92 I reject the Minister's contention that the reference in [69] of Tribunal's the reasons to "the CID officer's privileged and powerful position prevented the applicant from finding out more information about him" represents an adequate consideration of that submission. The reference to the CID officer's privileged and powerful position seems to be a reference back to a statement made by the appellant to the Tribunal that the CID officer concerned was a senior officer in the CID. That is a different point to his more general submissions regarding the practical difficulties of obtaining information about a body which operates covertly and anonymously. In my view, this was a submission of substance which had to be dealt with by the Tribunal. If it had done so, it may well be that the Tribunal would have arrived at a different conclusion on the appellant's credibility (and the same could be said in respect of the other submissions of substance which are summarised at [86] above and which were not considered by the Tribunal).
93 I reject the Minister's contention that, in any event, all substantive submissions made on behalf of the appellant were considered and determined by the Tribunal in [66]-[69] of its statement of decision and reasons (those paragraphs are set out in [13] above). In my view, the relevant submissions are not addressed in those paragraphs, either explicitly or implicitly. In circumstances where, as I have found, the Tribunal failed accurately to summarise the appellant's submissions in [61] of its reasons, it is perhaps not unsurprising that it then failed to address, consider and determine all submissions of substance later in its reasons. The Tribunal's attention seems to have been diverted by its inadequate appreciation of various substantive matters which were squarely raised by the appellant in direct response to the Tribunal's stated concerns regarding his credibility.

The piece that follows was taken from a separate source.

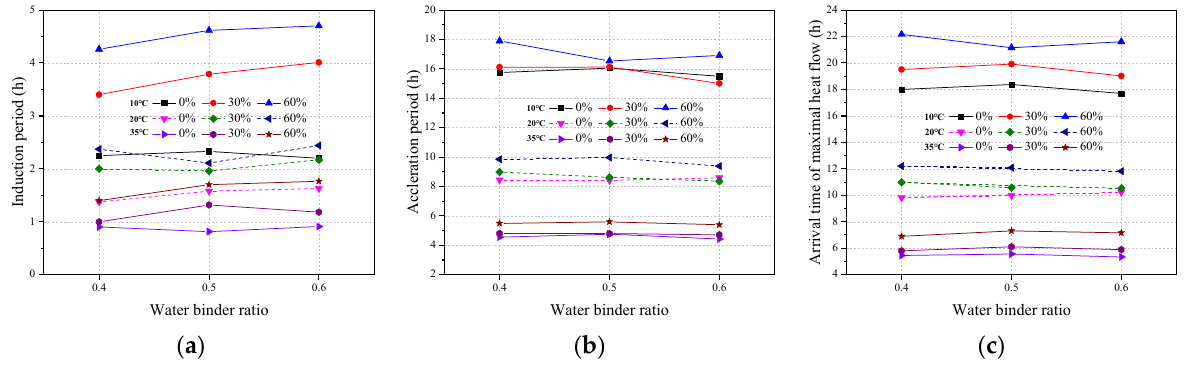
Figure 5. Time variables at different temperatures. ( a ) end time of induction period; ( b ) duration of acceleration period; ( c ) arrival time of exothermic peak.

94 Nor do I accept that the relevant submissions were implicitly considered and rejected by the Tribunal in [69] when it described the appellant's evidence regarding the CID officer as "vague and superficial". The fundamental point is that the appellant had put forward various submissions of apparent cogency in explaining why his knowledge of the CID officer's identity and personal details was so limited, but the Tribunal did not consider those submissions. It is no answer to say that there was no requirement to evaluate these submissions because of the Tribunal's overall conclusion that the appellant's evidence was "vague and superficial". The appellant's submissions sought to explain the state of his evidence and why he was unable to be more specific in identifying the CID officer. In my view, those submissions had to be addressed.
95 In my opinion, the Tribunal's failure to consider and determine these relevant submissions of substance constitutes a constructive failure to exercise its jurisdiction of reviewing the delegate's decision. It also constitutes procedural unfairness. Both errors amount to jurisdictional error in the circumstances of this case.